For the second use-case, we take advantage of PC Mark 8's storage bench. The storage workload involves games as well as multimedia editing applications. The command line version allows us to cherry-pick storage traces to run on a target drive. We chose the following traces.
- Adobe Photoshop (Light)
- Adobe Photoshop (Heavy)
- Adobe After Effects
- Adobe Illustrator
Usually, PC Mark 8 reports time to complete the trace, but the detailed log report has the read and write bandwidth figures which we present in our performance graphs. Note that the bandwidth number reported in the results don't involve idle time compression. Results might appear low, but that is part of the workload characteristic.
|G-Technology G-Drive with Thunderbolt 8TB PCMark8 Storage Benchmarks (MBps)
|Adobe Photoshop (Light)
|Adobe Photoshop (Heavy)
|Adobe After Effects
Even though these use-cases are part of the typical multimedia workflow, we don't expect this particular device to be used for such purposes. However, the results are just presented here for the sake of completeness
The G-Drive with Thunderbolt is externally powered, and the power consumption for a device that might be always attached to a host PC is definitely an aspect to investigate. The power consumption numbers for different types of workloads (as tested by CrystalDiskMark) over both interfaces are presented below. These are at-wall numbers measured using the Ubiquiti Networks mFi mPower Pro.
In addition to the active power, idle power (with the drive on as well as with the drive spun down) was also recorded. Over the Thunderbolt interface, the unit idled at 3.96 W with the drive spun down and 9.68 W with no drive accesses. Over the USB 3.0 interface, the unit idled at 3.55 W and 8.32 W for the same scenarios.

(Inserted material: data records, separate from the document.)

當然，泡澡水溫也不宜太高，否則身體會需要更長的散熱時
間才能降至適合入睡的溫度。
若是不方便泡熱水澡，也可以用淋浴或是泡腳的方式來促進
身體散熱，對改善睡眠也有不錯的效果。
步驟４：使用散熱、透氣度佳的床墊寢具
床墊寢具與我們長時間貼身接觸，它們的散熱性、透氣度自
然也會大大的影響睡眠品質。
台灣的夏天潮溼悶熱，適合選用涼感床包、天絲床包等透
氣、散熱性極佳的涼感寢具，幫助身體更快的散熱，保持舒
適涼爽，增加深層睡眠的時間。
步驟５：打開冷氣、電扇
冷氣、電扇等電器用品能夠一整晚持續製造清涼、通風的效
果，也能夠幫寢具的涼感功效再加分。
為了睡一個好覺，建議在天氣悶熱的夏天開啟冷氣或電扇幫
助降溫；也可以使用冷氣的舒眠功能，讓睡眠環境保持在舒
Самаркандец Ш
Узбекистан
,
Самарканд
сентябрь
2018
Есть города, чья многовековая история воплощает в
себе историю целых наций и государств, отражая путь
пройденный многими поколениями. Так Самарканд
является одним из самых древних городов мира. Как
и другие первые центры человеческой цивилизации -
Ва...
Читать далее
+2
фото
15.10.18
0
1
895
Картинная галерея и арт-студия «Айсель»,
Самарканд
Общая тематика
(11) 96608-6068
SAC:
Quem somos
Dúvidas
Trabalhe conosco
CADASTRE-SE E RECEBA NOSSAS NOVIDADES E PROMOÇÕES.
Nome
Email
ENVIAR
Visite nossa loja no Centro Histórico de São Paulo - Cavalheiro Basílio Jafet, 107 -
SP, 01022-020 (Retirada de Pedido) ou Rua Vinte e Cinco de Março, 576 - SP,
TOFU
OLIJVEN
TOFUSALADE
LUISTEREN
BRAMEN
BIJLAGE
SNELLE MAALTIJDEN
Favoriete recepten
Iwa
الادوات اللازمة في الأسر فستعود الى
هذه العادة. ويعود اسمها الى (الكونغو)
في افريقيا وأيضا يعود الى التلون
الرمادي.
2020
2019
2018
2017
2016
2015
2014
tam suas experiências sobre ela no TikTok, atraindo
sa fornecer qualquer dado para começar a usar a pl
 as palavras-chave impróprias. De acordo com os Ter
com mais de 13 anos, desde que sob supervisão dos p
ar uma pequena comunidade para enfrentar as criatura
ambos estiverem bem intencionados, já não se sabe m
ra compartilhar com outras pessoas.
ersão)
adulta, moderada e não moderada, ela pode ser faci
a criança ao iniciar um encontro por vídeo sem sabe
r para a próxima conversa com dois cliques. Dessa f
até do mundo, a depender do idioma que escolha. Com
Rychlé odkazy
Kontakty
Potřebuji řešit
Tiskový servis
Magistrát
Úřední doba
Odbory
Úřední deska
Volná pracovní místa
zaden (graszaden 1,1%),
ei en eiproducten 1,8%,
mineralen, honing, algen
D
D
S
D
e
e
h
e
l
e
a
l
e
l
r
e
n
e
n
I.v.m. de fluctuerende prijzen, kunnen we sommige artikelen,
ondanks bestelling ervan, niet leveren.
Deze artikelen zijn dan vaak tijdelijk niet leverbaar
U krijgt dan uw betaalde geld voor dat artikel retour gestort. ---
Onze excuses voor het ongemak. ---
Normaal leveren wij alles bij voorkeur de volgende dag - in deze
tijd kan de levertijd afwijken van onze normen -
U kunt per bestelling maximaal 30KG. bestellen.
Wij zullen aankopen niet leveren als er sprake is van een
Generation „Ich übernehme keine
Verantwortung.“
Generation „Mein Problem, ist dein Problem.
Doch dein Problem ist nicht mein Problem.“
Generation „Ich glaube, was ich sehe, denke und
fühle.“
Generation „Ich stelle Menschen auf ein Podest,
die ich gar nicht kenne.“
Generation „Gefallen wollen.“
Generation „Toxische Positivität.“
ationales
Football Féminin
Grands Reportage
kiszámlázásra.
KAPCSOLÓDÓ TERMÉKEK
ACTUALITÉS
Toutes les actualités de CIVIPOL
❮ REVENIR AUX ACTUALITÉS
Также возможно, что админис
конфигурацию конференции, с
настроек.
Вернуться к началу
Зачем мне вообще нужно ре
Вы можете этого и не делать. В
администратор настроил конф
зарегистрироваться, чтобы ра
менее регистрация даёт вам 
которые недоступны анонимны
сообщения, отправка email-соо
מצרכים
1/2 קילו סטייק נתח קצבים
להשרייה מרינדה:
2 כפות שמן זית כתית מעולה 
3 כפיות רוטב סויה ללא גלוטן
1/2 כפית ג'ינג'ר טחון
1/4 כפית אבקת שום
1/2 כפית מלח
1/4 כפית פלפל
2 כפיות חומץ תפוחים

The G-Drive with Thunderbolt 8TB version is a high-capacity DAS unit with a praiseworthy industrial design. The chassis construction is stylish while being practical. The rubber feet and raised profile for the hard drive cage aid in improving the thermal characteristics. The unit is also well-built, sturdy and appears to be durable.
Positives aside, we are unable to fathom the utility of this particular member of the G-Drive lineup over something like the G-Drive USB. The Thunderbolt part has no daisy chaining capabilities (there is only one Thunderbolt port). The high-speed capabilities of Thunderbolt are wasted with a single hard drive at the other end. In addition, the USB 3.0 bridge chip (ASMedia ASM1053) is a bit dated and appears to get hampered under heavy request loading in our tests because the hard drive operates in the SATA II mode when that path is active.
We believe it makes better sense for G-Technology to use Thunderbolt for multi-drive enclosures only and keep single-drive ones as USB 3.0-only DAS units. Another aspect that could be improved in the current unit is the ability for end-users to access the internal drive without voiding the warranty.
Coming to the pricing aspect, the G-Drive with Thunderbolt / USB 3.0 8TB version has a MSRP of $600. For the same MSRP, the G-Drive USB comes with a 10TB drive. In most scenarios, the extra 2TB will be worth much more than a Thunderbolt port connected to a product with a hard drive and no daisy-chaining capabilities. Multimedia professionals involved in photo and video capture / editing have different use-cases / usage scenarios for their data. To G-Technology's credit, they have hard-drive enclosures catering to all of those scenarios. If you are in the market for a high-capacity external DAS from their lineup, it would be prudent to evaluate the various options carefully before making a purchase decision.